Vous aimez les destroyers, les porte avions, les croiseurs et autres sous marins ? Alors vous avez peut être passé des heures sur Navy Field un simulateur de bataille navale en free to play. Réjouissez vous moussaillons, voici le second opus qui prend la mer.
A la Gamescom, on échappe pas aux babes. Elles sont de plus ou moins moins goût d'ailleurs. Cette année, j'ai choisi de ne pas les filmer ou les prendre en photos. J'en ai bien quelques unes pour l'exemple (ce sera un autre post), mais celles qui se trouvaient sur le stand de Navy Field 2 étaient non seulement mignonnes, mais aussi très sympa. En revanche, je pense que ce type d'uniforme passerai mal dans la Navy. En tout cas si on veut que les marins restent concentrés.
Bref. Navy Field 2 est un un jeu de stratégie en temps réel à jouer massivement en ligne. Il peut regrouper un peu moins de 200 bâtiments en combat sur une même partie. Chaque joueur ne peut contrôler que trois d'entre eux. Il est possible de personnaliser sa flotte et de la faire évoluer. Si l'arbre d'évolution est aussi vaste que pour Navy Field premier du nom, il y a du boulot.
Contrairement à la plupart des free to play coréens (c'est édité par Nexon Japon, mais le développeur est coréen), NF2 est beau et assez léché sur le plan graphique. L'action est vue de 3/4 et les commandes sont intuitives et simples. Évidement ce n'est pas en 20 minutes que j'ai pu appréhender toutes les subtilités du gameplay et de la tactique du jeu.
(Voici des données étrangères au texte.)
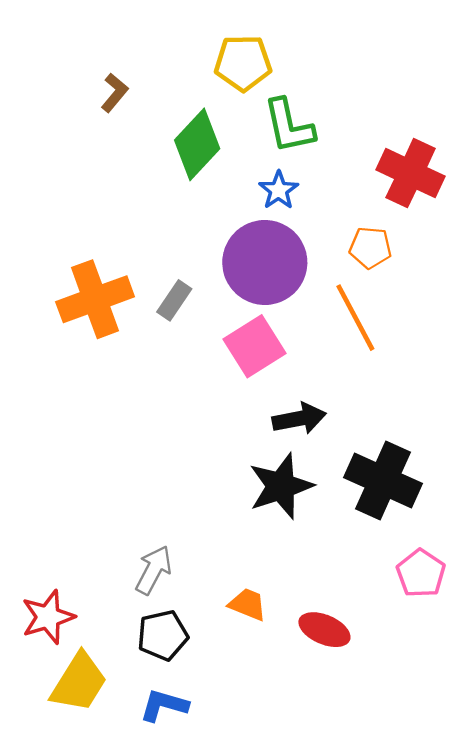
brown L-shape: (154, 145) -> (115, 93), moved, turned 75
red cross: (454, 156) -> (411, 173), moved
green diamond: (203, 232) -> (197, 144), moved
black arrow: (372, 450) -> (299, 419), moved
Un gameplay sans doute assez varié puisque sur ce stand il était possible de prendre le commandement d'un destroyer, d'un porte avion et d'un sous marin.
Si vous aimez les univers seconde guerre mondiale avec des dizaines d'unités et que vous appréciez en plus le côté tactique et stratégique de la chose, vous auriez tort de ne pas vous y intéresser (c'est gratuit). Le jeu est sorti au Japon le 8 Août et bien qu'il n'y ait aucun date, la version jouable en France pourrait arriver d'ici peu. La version Gamescom était en anglais, si quelque chose freine la sortie, cela doit être le travail de traduction.